Si, au Québec, il y a actuellement une réflexion sur le sens à donner à la fête nationale du Québec, il n'y aura pas beaucoup de débat sur le sens à donner à la fête du Canada, pour la simple raison que cette fête n'existe pratiquement pas au Québec.

Les anglophones du Québec peuvent fêter le 1er juillet, certains allophones aussi, mais pour la très grande majorité des francophones, le 1er juillet est un jour de congé qui, parfois, comme cette année, permet d'allonger le week-end.

Il y a deux raisons à cela. D'abord, une partie de la population québécoise est souverainiste et ne veut pas fêter le pays qu'elle veut quitter. Et même si l'appui au projet souverainiste est en baisse, la culture qu'il a engendrée reste profondément enracinée.

Ensuite, les Québécois ont progressivement affirmé au fil des décennies un sentiment d'appartenance à une nation. L'existence de la nation québécoise est maintenant reconnue par une très grande majorité de Québécois, elle transcende les clivages politiques et ce principe s'est même imposé à la Chambre des communes.

Pour la très grande majorité des Québécois, leur nation, c'est le Québec. Et c'est à la nation que l'on réserve les célébrations d'une fête nationale, les hymnes, les élans festifs, les drapeaux, le patriotisme, la fierté ou le chauvinisme olympique.

Cela n'empêche pas une grande majorité de Québécois et une majorité de francophones de vouloir rester au sein du Canada, de voir les bienfaits de l'appartenance à la fédération canadienne. D'autant plus que les rapports avec le Canada sont colorés par la nature difficile des rapports entre la minorité francophone et la majorité anglo-canadienne. Tout cela ne mène pas à des élans de même nature que ceux qu'ils réservent pour le Québec.

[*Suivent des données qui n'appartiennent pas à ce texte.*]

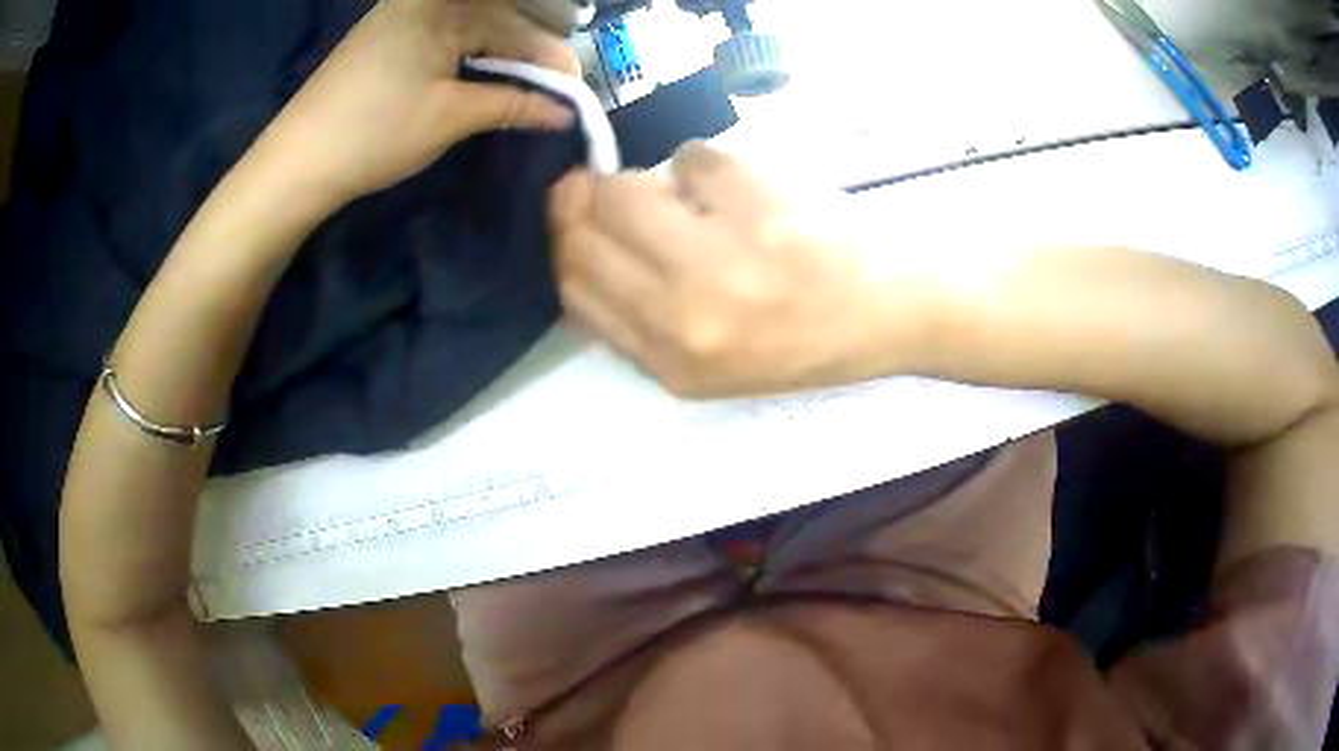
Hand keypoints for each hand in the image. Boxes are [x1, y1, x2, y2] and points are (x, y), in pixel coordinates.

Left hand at [254, 0, 578, 207]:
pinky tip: (483, 79)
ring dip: (498, 57)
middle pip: (492, 20)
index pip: (512, 25)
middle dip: (526, 54)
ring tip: (527, 87)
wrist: (295, 164)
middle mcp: (421, 2)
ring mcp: (399, 19)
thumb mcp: (451, 117)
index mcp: (439, 5)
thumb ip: (513, 104)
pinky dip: (467, 59)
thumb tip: (564, 111)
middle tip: (557, 88)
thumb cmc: (374, 133)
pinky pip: (441, 39)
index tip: (575, 88)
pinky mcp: (385, 40)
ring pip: (467, 30)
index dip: (547, 57)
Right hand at [549, 142, 912, 396]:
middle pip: (585, 229)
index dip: (564, 240)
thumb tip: (583, 240)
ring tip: (697, 200)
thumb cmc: (803, 340)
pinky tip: (743, 189)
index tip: (575, 216)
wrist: (891, 312)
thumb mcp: (709, 363)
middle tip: (613, 189)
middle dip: (588, 200)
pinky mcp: (759, 198)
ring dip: (653, 182)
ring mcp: (723, 253)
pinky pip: (691, 157)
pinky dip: (707, 166)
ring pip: (627, 187)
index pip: (574, 286)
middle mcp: (687, 314)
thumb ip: (637, 318)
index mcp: (672, 362)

Les rapports des Québécois avec le Canada sont rendus encore plus compliqués par la géométrie variable que peut prendre leur double identité, Canadiens d'abord, Canadiens et Québécois, Québécois d'abord, seulement Canadiens ou seulement Québécois. Mais il est clair que la franche fierté d'être canadien, comme l'incarne par exemple l'ex-premier ministre Jean Chrétien, est devenue rare et qu'un nombre croissant de Québécois se sentent d'abord québécois.

Certains souverainistes voient en cela un terreau fertile pour le projet souverainiste. L'ex-ministre Jean-François Lisée, par exemple, il y a à peine deux ans, avait développé une thèse hallucinante - ou hallucinée - sur le «courant jet de la souveraineté», voulant que le sentiment d'appartenance au Québec des jeunes serait un terreau fertile pour l'indépendance. C'est un fantasme, comme les événements récents l'ont montré. Comme celui d'un gay qui croirait que tous les hommes qui porte des vêtements roses sont des homosexuels qui s'ignorent.

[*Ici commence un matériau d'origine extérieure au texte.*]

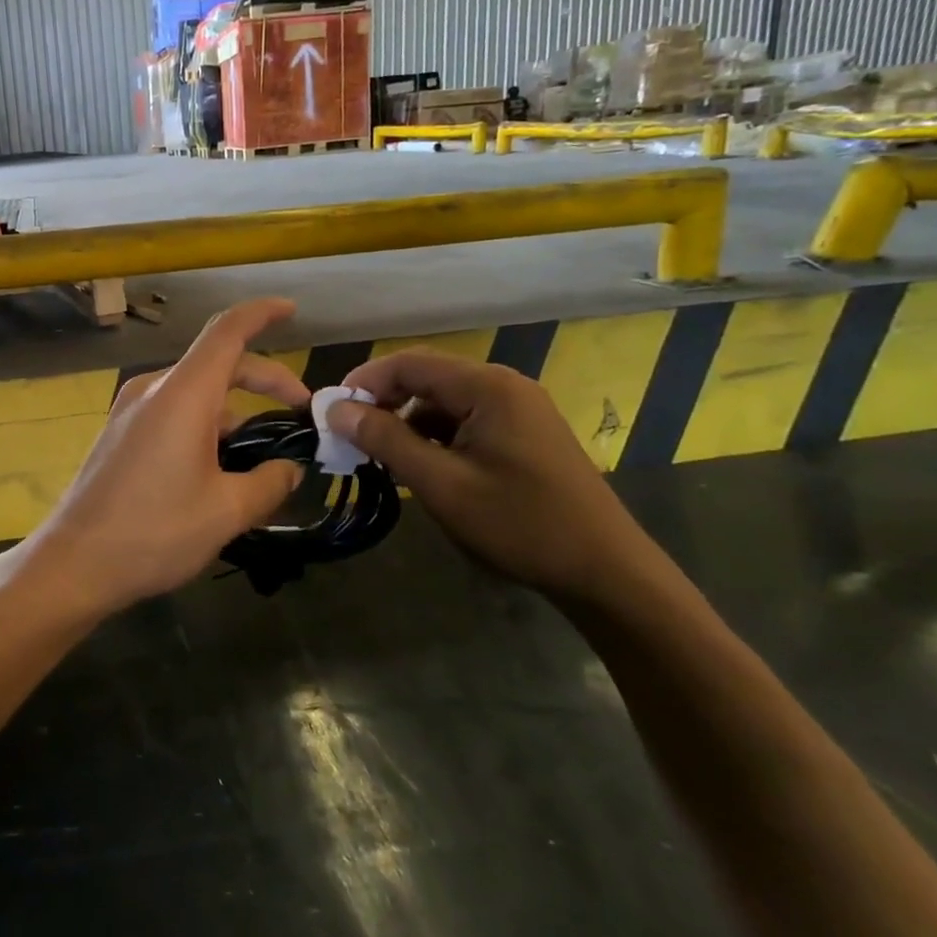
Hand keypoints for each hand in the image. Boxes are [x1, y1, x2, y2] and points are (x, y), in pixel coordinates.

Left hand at [0, 298, 309, 619]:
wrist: (74, 563)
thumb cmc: (155, 531)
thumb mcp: (226, 512)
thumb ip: (269, 483)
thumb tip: (290, 470)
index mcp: (182, 393)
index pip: (228, 331)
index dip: (263, 314)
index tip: (292, 310)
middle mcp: (153, 388)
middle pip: (217, 364)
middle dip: (264, 379)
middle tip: (300, 412)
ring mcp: (130, 410)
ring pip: (195, 394)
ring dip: (234, 413)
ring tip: (262, 459)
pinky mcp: (119, 433)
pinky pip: (171, 413)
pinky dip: (204, 426)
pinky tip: (219, 469)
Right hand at [325, 349, 662, 598]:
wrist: (607, 573)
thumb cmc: (520, 524)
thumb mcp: (441, 484)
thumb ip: (385, 440)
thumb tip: (335, 410)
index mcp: (488, 387)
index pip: (408, 363)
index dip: (363, 383)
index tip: (330, 414)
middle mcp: (504, 386)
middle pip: (426, 378)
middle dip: (383, 404)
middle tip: (350, 438)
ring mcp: (518, 410)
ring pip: (443, 402)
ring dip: (406, 423)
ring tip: (381, 458)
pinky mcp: (523, 434)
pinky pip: (465, 421)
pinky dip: (434, 437)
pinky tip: (422, 467)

Ce sentiment d'être d'abord québécois a toutefois des conséquences. Parallèlement à la descente aux enfers du mouvement souverainiste, on assiste à un autre processus, celui de l'éloignement du Canada, d'un détachement croissant de la réalité canadienne qui se double d'une forme d'indifférence constitutionnelle. Ce désintérêt, qui se manifeste par exemple dans la façon désinvolte dont les Québécois votent aux élections fédérales, a d'importantes conséquences: ils participent moins aux débats canadiens qui les concernent, ils ont moins d'influence politique.

Cet éloignement les amène également à oublier que s'il y a deux nations au Canada, ces deux nations se sont développées ensemble et qu'elles partagent un grand nombre de valeurs et de résultats, comme la qualité de vie. Le modèle québécois est, à de très nombreux égards, un modèle très proche du modèle canadien. Mais même si les Québécois s'impliquaient davantage dans les processus de décision canadiens, même s'ils étaient davantage conscients de l'existence d'un important bagage commun, cela ne les amènerait pas à agiter des drapeaux rouges le 1er juillet.